* _ENTRIES SUPPLIED_
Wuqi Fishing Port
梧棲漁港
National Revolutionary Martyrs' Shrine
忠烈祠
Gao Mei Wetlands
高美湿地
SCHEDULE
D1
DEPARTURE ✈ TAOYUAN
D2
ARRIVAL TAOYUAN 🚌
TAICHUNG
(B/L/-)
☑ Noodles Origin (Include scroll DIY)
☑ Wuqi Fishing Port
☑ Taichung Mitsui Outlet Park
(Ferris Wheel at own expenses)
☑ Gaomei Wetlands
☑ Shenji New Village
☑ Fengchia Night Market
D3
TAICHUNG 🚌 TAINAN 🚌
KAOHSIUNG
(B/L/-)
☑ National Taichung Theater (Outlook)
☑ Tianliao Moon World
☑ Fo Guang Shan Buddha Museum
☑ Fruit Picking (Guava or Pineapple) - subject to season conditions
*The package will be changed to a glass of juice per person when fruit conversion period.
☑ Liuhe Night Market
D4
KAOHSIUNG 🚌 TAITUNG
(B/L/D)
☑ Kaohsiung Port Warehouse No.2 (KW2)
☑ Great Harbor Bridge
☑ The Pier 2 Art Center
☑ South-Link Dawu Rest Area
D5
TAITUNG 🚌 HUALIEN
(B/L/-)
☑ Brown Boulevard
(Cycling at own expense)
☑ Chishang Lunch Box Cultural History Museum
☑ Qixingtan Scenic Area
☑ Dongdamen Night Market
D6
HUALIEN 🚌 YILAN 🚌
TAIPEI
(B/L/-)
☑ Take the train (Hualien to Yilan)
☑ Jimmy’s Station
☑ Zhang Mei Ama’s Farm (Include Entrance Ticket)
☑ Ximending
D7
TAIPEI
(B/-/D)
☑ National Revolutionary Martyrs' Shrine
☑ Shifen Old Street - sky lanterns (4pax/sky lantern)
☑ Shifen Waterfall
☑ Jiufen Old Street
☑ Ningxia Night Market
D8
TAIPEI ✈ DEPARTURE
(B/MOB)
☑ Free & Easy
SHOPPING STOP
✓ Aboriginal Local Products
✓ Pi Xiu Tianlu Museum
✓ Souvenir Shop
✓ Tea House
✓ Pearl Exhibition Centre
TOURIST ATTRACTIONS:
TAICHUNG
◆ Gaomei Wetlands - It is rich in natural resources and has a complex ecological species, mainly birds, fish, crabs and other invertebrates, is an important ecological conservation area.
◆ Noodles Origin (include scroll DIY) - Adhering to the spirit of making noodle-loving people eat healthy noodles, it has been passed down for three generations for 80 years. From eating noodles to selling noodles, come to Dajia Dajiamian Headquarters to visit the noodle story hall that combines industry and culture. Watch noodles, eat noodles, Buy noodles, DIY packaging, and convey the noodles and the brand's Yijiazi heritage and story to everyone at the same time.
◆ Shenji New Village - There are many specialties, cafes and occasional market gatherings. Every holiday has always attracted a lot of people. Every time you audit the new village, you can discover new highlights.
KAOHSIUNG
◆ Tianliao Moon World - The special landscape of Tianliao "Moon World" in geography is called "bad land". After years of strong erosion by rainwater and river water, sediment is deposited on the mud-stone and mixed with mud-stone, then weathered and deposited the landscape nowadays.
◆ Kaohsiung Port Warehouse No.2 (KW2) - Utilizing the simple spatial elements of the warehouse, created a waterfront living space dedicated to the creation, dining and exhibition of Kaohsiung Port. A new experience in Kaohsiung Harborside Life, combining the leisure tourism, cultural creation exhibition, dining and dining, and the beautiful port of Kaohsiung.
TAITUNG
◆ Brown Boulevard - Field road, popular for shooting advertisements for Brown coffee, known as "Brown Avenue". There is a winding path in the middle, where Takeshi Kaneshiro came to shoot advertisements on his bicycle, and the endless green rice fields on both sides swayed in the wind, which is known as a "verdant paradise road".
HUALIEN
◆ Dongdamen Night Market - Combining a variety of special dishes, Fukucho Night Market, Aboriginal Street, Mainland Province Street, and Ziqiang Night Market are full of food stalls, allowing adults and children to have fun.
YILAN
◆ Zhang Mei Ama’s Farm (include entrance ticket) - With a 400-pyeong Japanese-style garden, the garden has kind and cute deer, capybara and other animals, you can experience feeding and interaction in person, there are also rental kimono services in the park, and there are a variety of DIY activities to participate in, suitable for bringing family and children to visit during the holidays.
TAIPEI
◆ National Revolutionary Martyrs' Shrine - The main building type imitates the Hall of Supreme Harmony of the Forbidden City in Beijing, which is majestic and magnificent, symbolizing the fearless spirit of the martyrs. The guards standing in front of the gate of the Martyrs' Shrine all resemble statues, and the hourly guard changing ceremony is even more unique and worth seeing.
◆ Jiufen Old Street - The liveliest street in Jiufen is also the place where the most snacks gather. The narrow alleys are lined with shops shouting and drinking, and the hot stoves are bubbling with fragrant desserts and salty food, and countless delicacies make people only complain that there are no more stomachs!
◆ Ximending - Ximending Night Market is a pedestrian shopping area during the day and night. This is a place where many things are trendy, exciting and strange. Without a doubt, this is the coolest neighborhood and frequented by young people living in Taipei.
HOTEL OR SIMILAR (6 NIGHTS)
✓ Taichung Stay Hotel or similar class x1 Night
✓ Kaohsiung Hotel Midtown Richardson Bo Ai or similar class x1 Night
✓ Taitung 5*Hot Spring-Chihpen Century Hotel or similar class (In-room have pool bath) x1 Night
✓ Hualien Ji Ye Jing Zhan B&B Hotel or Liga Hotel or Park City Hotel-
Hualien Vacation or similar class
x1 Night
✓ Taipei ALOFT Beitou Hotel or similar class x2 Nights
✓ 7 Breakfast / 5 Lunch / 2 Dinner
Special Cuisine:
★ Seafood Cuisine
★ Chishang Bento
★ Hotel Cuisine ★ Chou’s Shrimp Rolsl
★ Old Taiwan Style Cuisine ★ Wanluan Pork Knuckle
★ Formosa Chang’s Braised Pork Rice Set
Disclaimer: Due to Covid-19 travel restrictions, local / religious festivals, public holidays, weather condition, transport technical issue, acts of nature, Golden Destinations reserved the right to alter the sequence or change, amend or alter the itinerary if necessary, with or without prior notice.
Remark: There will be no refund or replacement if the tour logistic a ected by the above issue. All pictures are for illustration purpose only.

* _PROBLEM TO SOLVE_
Retype every entry without changing anything.

* _TASK OUTPUT_
Wuqi Fishing Port
梧棲漁港
National Revolutionary Martyrs' Shrine
忠烈祠
Gao Mei Wetlands
高美湿地
SCHEDULE
D1
DEPARTURE ✈ TAOYUAN
D2
ARRIVAL TAOYUAN 🚌
TAICHUNG
(B/L/-)
☑ Noodles Origin (Include scroll DIY)
☑ Wuqi Fishing Port
☑ Taichung Mitsui Outlet Park
(Ferris Wheel at own expenses)
☑ Gaomei Wetlands
☑ Shenji New Village
☑ Fengchia Night Market
D3
TAICHUNG 🚌 TAINAN 🚌
KAOHSIUNG
(B/L/-)
☑ National Taichung Theater (Outlook)
☑ Tianliao Moon World
☑ Fo Guang Shan Buddha Museum
☑ Fruit Picking (Guava or Pineapple) - subject to season conditions
*The package will be changed to a glass of juice per person when fruit conversion period.
☑ Liuhe Night Market
D4
KAOHSIUNG 🚌 TAITUNG
(B/L/D)
☑ Kaohsiung Port Warehouse No.2 (KW2)
☑ Great Harbor Bridge
☑ The Pier 2 Art Center
☑ South-Link Dawu Rest Area
D5
TAITUNG 🚌 HUALIEN
(B/L/-)
☑ Brown Boulevard
(Cycling at own expense)
☑ Chishang Lunch Box Cultural History Museum
☑ Qixingtan Scenic Area
☑ Dongdamen Night Market
D6
HUALIEN 🚌 YILAN 🚌
TAIPEI
(B/L/-)
☑ Take the train (Hualien to Yilan)
☑ Jimmy’s Station
☑ Zhang Mei Ama’s Farm (Include Entrance Ticket)
☑ Ximending
D7
TAIPEI
(B/-/D)
☑ National Revolutionary Martyrs' Shrine
☑ Shifen Old Street - sky lanterns (4pax/sky lantern)
☑ Shifen Waterfall
☑ Jiufen Old Street
☑ Ningxia Night Market
D8
TAIPEI ✈ DEPARTURE
(B/MOB)
☑ Free & Easy
SHOPPING STOP
✓ Aboriginal Local Products
✓ Pi Xiu Tianlu Museum
✓ Souvenir Shop
✓ Tea House
✓ Pearl Exhibition Centre
TOURIST ATTRACTIONS:
TAICHUNG
◆ Gaomei Wetlands - It is rich in natural resources and has a complex ecological species, mainly birds, fish, crabs and other invertebrates, is an important ecological conservation area.
◆ Noodles Origin (include scroll DIY) - Adhering to the spirit of making noodle-loving people eat healthy noodles, it has been passed down for three generations for 80 years. From eating noodles to selling noodles, come to Dajia Dajiamian Headquarters to visit the noodle story hall that combines industry and culture. Watch noodles, eat noodles, Buy noodles, DIY packaging, and convey the noodles and the brand's Yijiazi heritage and story to everyone at the same time.
◆ Shenji New Village - There are many specialties, cafes and occasional market gatherings. Every holiday has always attracted a lot of people. Every time you audit the new village, you can discover new highlights.
KAOHSIUNG
◆ Tianliao Moon World - The special landscape of Tianliao "Moon World" in geography is called "bad land". After years of strong erosion by rainwater and river water, sediment is deposited on the mud-stone and mixed with mud-stone, then weathered and deposited the landscape nowadays.
◆ Kaohsiung Port Warehouse No.2 (KW2) - Utilizing the simple spatial elements of the warehouse, created a waterfront living space dedicated to the creation, dining and exhibition of Kaohsiung Port. A new experience in Kaohsiung Harborside Life, combining the leisure tourism, cultural creation exhibition, dining and dining, and the beautiful port of Kaohsiung.
TAITUNG
◆ Brown Boulevard - Field road, popular for shooting advertisements for Brown coffee, known as "Brown Avenue". There is a winding path in the middle, where Takeshi Kaneshiro came to shoot advertisements on his bicycle, and the endless green rice fields on both sides swayed in the wind, which is known as a "verdant paradise road".
HUALIEN
◆ Dongdamen Night Market - Combining a variety of special dishes, Fukucho Night Market, Aboriginal Street, Mainland Province Street, and Ziqiang Night Market are full of food stalls, allowing adults and children to have fun.
YILAN
◆ Zhang Mei Ama’s Farm (include entrance ticket) - With a 400-pyeong Japanese-style garden, the garden has kind and cute deer, capybara and other animals, you can experience feeding and interaction in person, there are also rental kimono services in the park, and there are a variety of DIY activities to participate in, suitable for bringing family and children to visit during the holidays.
TAIPEI
◆ National Revolutionary Martyrs' Shrine - The main building type imitates the Hall of Supreme Harmony of the Forbidden City in Beijing, which is majestic and magnificent, symbolizing the fearless spirit of the martyrs. The guards standing in front of the gate of the Martyrs' Shrine all resemble statues, and the hourly guard changing ceremony is even more unique and worth seeing.
◆ Jiufen Old Street - The liveliest street in Jiufen is also the place where the most snacks gather. The narrow alleys are lined with shops shouting and drinking, and the hot stoves are bubbling with fragrant desserts and salty food, and countless delicacies make people only complain that there are no more stomachs!
◆ Ximending - Ximending Night Market is a pedestrian shopping area during the day and night. This is a place where many things are trendy, exciting and strange. Without a doubt, this is the coolest neighborhood and frequented by young people living in Taipei.
HOTEL OR SIMILAR (6 NIGHTS)
✓ Taichung Stay Hotel or similar class x1 Night
✓ Kaohsiung Hotel Midtown Richardson Bo Ai or similar class x1 Night
✓ Taitung 5*Hot Spring-Chihpen Century Hotel or similar class (In-room have pool bath) x1 Night
✓ Hualien Ji Ye Jing Zhan B&B Hotel or Liga Hotel or Park City Hotel-
Hualien Vacation or similar class
x1 Night
✓ Taipei ALOFT Beitou Hotel or similar class x2 Nights
✓ 7 Breakfast / 5 Lunch / 2 Dinner
Special Cuisine:
★ Seafood Cuisine
★ Chishang Bento
★ Hotel Cuisine ★ Chou’s Shrimp Rolsl
★ Old Taiwan Style Cuisine ★ Wanluan Pork Knuckle
★ Formosa Chang’s Braised Pork Rice Set
Disclaimer: Due to Covid-19 travel restrictions, local / religious festivals, public holidays, weather condition, transport technical issue, acts of nature, Golden Destinations reserved the right to alter the sequence or change, amend or alter the itinerary if necessary, with or without prior notice.
Remark: There will be no refund or replacement if the tour logistic a ected by the above issue. All pictures are for illustration purpose only.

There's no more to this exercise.